Much of that research has been conducted by Tripti Vashisth, an associate professor of horticultural science with the University of Florida Institute of Food and Agricultural Sciences (UF/IFAS). Her research has uncovered the benefits of multiple applications of GA.
That work prompted Valent U.S.A., manufacturer of ProGibb LV Plus, to seek a supplemental label from the U.S. Environmental Protection Agency (EPA) that would allow more applications of the GA product.
Because of the interest and questions she was getting from growers, Ajia Paolillo, UF/IFAS multi-county citrus Extension agent, hosted a meeting in Wauchula, Florida, with Valent to share information with growers.
“What the supplemental label allows is up to four applications of the product from August to December no closer than four weeks apart,” said Craig Campbell, Valent senior field market development specialist. “This is important because our previous label didn’t allow for four applications. I am sure everyone in the room knows about the UF/IFAS research that shows that four or five applications dramatically improves growth of citrus trees and reduces fruit drop. It also helps improve fruit set with later applications by reducing the amount of bloom.”
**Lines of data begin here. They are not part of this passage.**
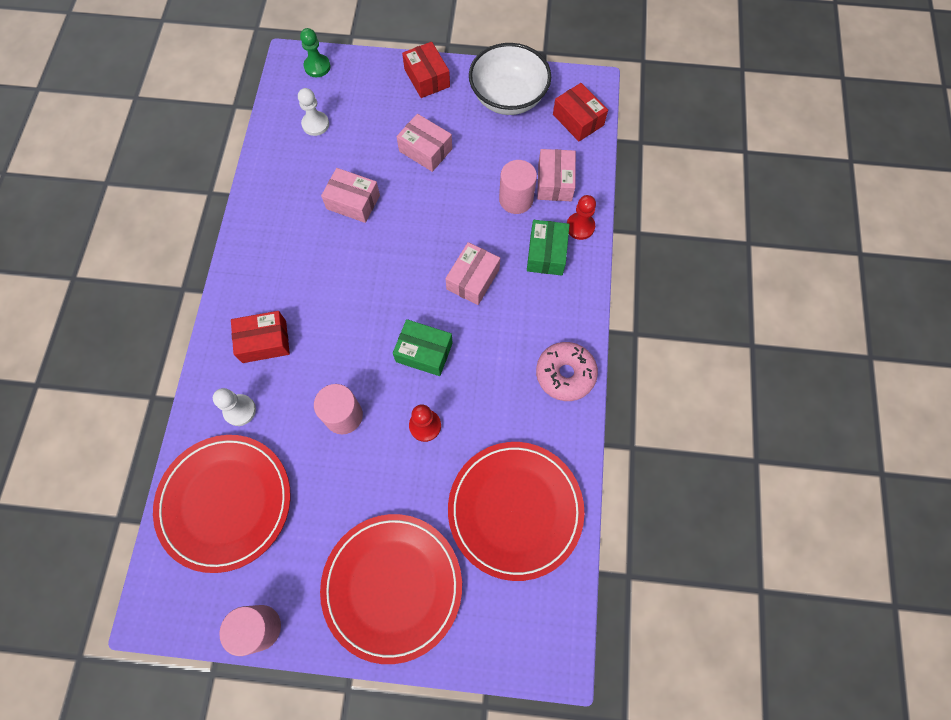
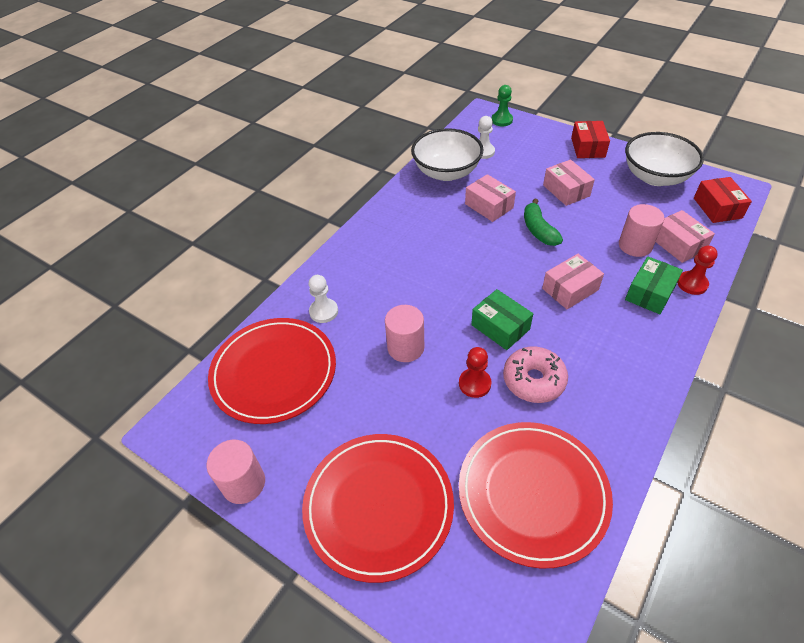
camera: 30 degrees right, 20 degrees down
(264, 341) = (369, 272): red box -> none
(287, 170) = (446, 172): none -> white bowl
(416, 215) = (538, 230): none -> green banana
(554, 182) = (678, 244): pink box -> pink box turned 60 degrees counterclockwise
(565, 374) = (633, 395): pink donut -> pink donut (533, 380)

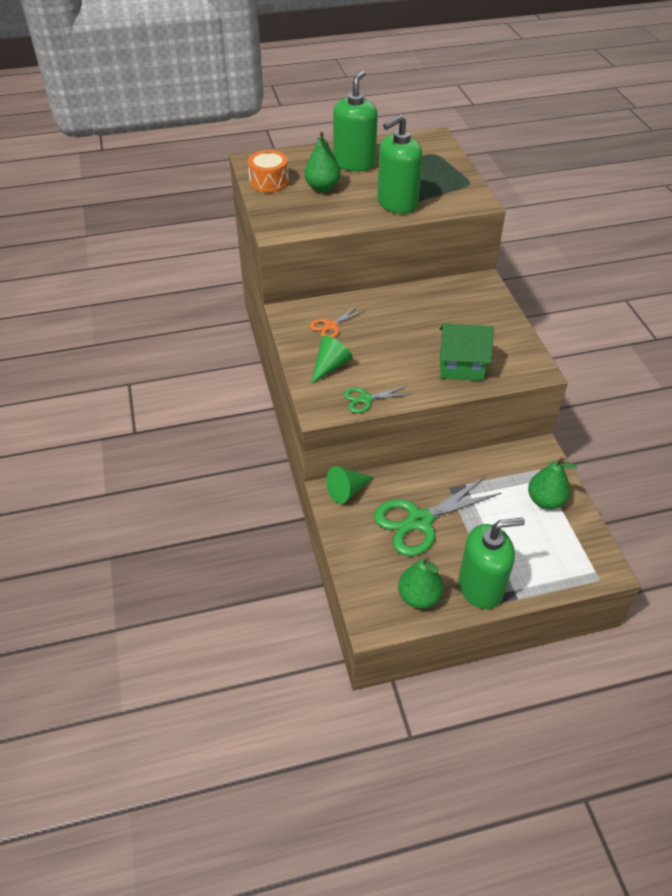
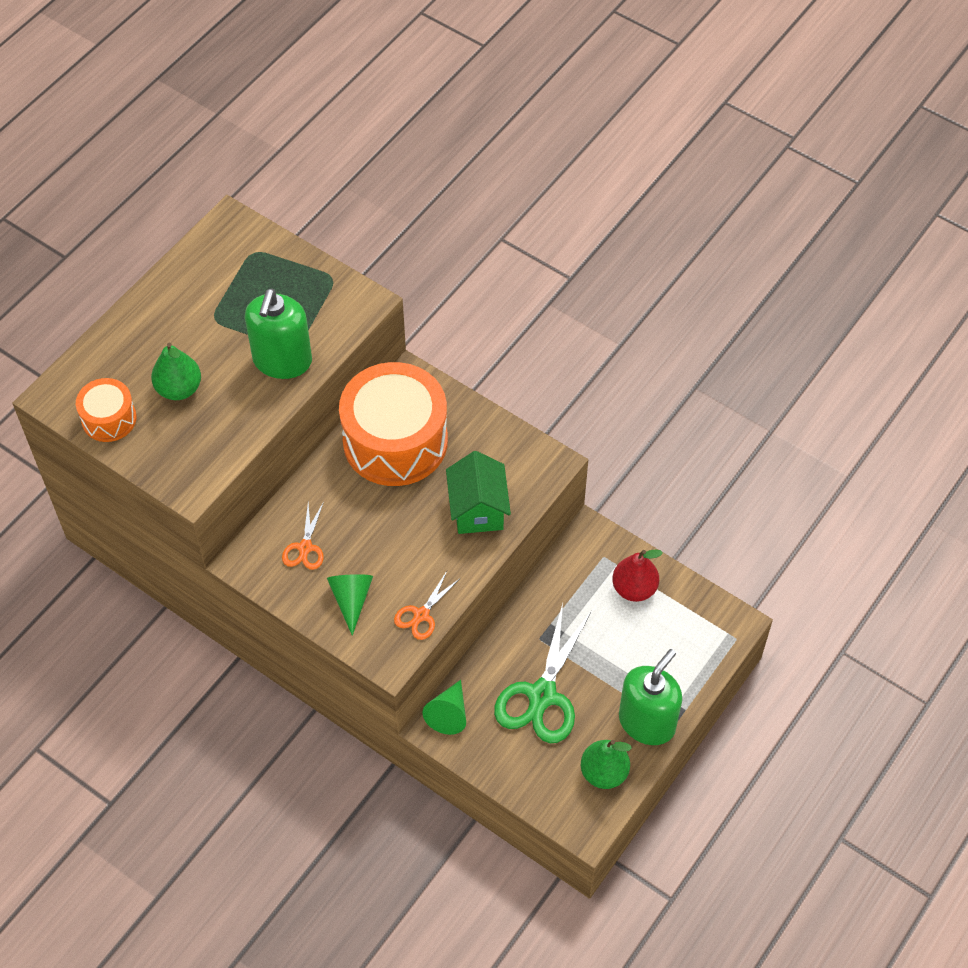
camera: 40 degrees left, 10 degrees up
(354, 163) = (178, 326): green soap dispenser -> none
(366, 399) = (421, 615): green scissors -> orange scissors
(442, 306) = (395, 441): none -> orange drum
(461, 367) = (478, 510): green house -> green house turned 60 degrees counterclockwise
(545, 500) = (634, 588): green pear -> red pear

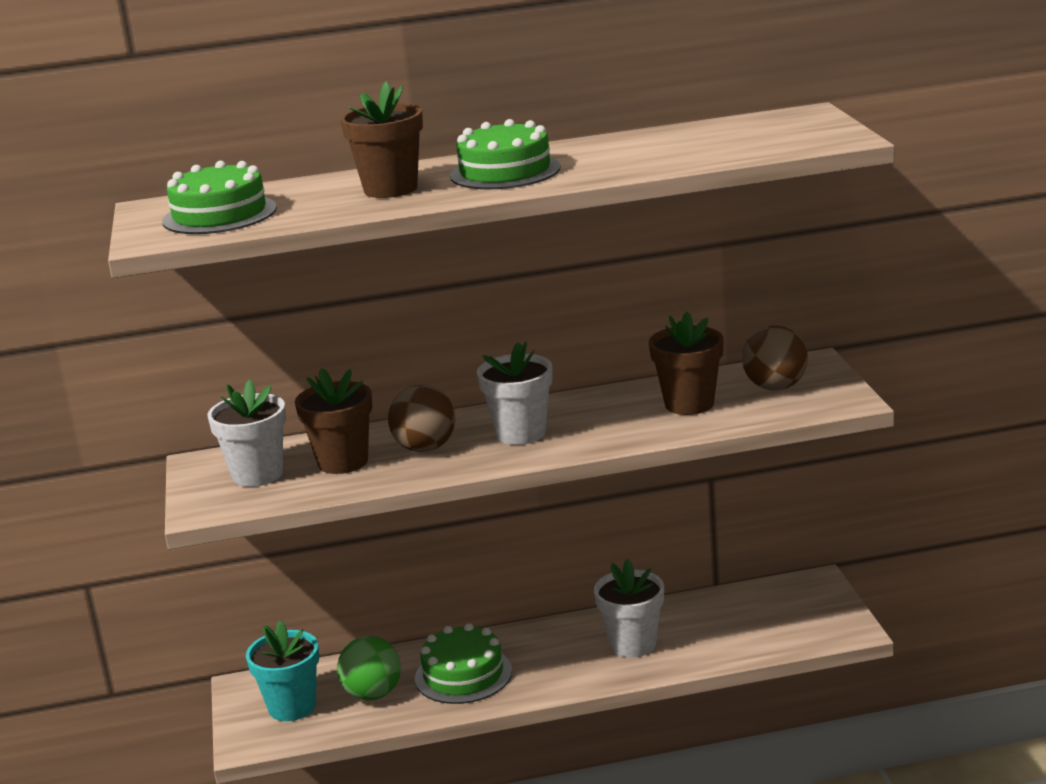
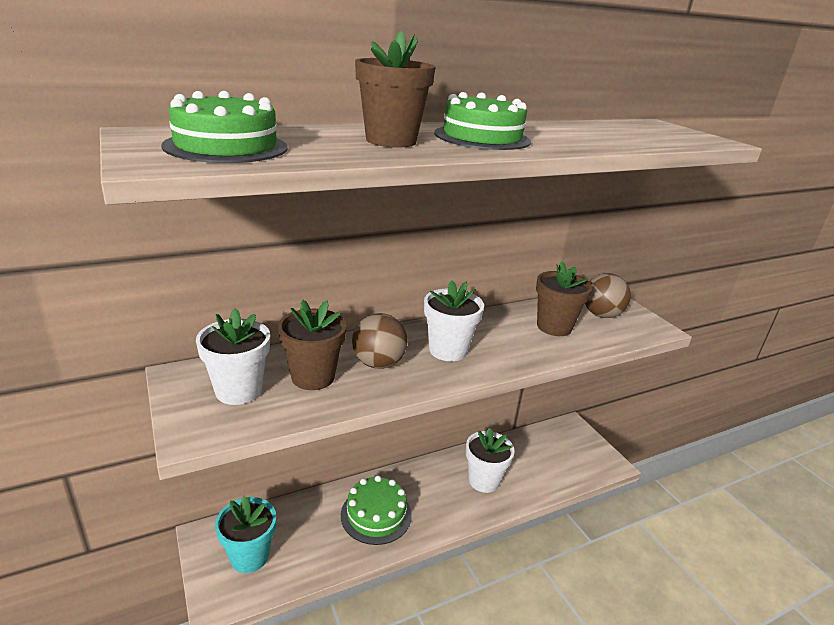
camera: 20 degrees left, 5 degrees up
(373, 694) = (312, 538): green ball -> none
Campbell added he fully supports the research and recommendations coming out UF/IFAS in terms of applications of GA. He reminded growers that while the supplemental label only covers four applications, they can still follow UF/IFAS recommendations of up to five applications.
“Our full label and the use patterns on our supplemental label are not mutually exclusive. So, if you want to make five applications on Valencia, we have you covered,” he said. “You just can’t make applications closer than 30 days apart.”
Growers had many questions during the meeting about timings of applications, potential for root drenching of gibberellic acid, and the nexus between flush induced by the product and the need for supplemental fertilizer applications. Campbell acknowledged all were good questions, but some needed further research and/or label updates.